▶ _ASSIGNMENT_:
Reproduce all entries word for word.

▶ _RECORDS TO PROCESS_:
━━━━━━━━━━━━━━━━━━━━━━━━━━━━━━
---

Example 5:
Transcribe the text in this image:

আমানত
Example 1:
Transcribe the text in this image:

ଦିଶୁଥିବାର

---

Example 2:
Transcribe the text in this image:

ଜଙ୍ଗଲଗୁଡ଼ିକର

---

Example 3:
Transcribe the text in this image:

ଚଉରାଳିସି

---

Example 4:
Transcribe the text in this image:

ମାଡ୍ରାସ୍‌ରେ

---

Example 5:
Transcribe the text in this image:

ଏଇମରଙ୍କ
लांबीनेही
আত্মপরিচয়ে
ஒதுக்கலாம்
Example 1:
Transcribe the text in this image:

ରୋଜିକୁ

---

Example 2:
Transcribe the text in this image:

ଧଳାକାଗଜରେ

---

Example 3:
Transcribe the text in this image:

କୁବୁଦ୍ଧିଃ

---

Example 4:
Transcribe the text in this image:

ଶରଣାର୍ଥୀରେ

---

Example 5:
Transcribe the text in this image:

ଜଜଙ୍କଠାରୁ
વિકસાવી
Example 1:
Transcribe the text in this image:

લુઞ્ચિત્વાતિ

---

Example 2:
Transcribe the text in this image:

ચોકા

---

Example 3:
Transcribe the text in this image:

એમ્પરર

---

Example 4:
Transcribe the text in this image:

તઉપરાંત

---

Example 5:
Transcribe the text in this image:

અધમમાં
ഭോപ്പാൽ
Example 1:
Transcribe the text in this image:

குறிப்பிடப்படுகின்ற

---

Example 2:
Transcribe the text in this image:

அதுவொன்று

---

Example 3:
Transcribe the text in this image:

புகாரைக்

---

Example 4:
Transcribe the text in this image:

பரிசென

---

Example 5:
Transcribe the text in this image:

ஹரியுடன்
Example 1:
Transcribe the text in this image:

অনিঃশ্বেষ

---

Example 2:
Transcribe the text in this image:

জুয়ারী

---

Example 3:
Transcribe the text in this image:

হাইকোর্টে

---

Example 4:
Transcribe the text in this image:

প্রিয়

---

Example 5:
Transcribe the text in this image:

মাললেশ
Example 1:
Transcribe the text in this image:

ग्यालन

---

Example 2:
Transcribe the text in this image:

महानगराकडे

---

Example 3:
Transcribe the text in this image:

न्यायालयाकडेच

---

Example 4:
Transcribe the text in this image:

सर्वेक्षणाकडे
━━━━━━━━━━━━━━━━━━━━━━━━━━━━━━
▶ _WRITTEN SOLUTION_:
---

Example 5:
Transcribe the text in this image:

আমানত
Example 1:
Transcribe the text in this image:

ଦିଶୁଥିବାର

---

Example 2:
Transcribe the text in this image:

ଜଙ୍ଗଲଗୁଡ଼ିକର

---

Example 3:
Transcribe the text in this image:

ଚଉରାଳିସି

---

Example 4:
Transcribe the text in this image:

ମାଡ୍ରାସ୍‌ରେ

---

Example 5:
Transcribe the text in this image:

ଏଇମରଙ୍କ
लांबीनेही
আত্মপরিচয়ে
ஒதுக்கலாம்
Example 1:
Transcribe the text in this image:

ରୋଜିକୁ

---

Example 2:
Transcribe the text in this image:

ଧଳାକାଗଜରେ

---

Example 3:
Transcribe the text in this image:

କୁବୁଦ୍ଧିଃ

---

Example 4:
Transcribe the text in this image:

ଶରଣାର୍ଥୀରେ

---

Example 5:
Transcribe the text in this image:

ଜଜଙ୍କଠାରୁ
વિકસાવી
Example 1:
Transcribe the text in this image:

લુઞ્ચિત્વાતિ

---

Example 2:
Transcribe the text in this image:

ચોકા

---

Example 3:
Transcribe the text in this image:

એમ્પરર

---

Example 4:
Transcribe the text in this image:

તઉપરાંત

---

Example 5:
Transcribe the text in this image:

અધમમાં
ഭോപ്പാൽ
Example 1:
Transcribe the text in this image:

குறிப்பிடப்படுகின்ற

---

Example 2:
Transcribe the text in this image:

அதுவொன்று

---

Example 3:
Transcribe the text in this image:

புகாரைக்

---

Example 4:
Transcribe the text in this image:

பரிசென

---

Example 5:
Transcribe the text in this image:

ஹரியுடன்
Example 1:
Transcribe the text in this image:

অনিঃশ্বেষ

---

Example 2:
Transcribe the text in this image:

জুয়ারী

---

Example 3:
Transcribe the text in this image:

হাইকোর্টে

---

Example 4:
Transcribe the text in this image:

প্রিয়

---

Example 5:
Transcribe the text in this image:

মাললেশ
Example 1:
Transcribe the text in this image:

ग्यालन

---

Example 2:
Transcribe the text in this image:

महानगराकडे

---

Example 3:
Transcribe the text in this image:

न्यायालयाकडेच

---

Example 4:
Transcribe the text in this image:

सर्वेक्षणाकडे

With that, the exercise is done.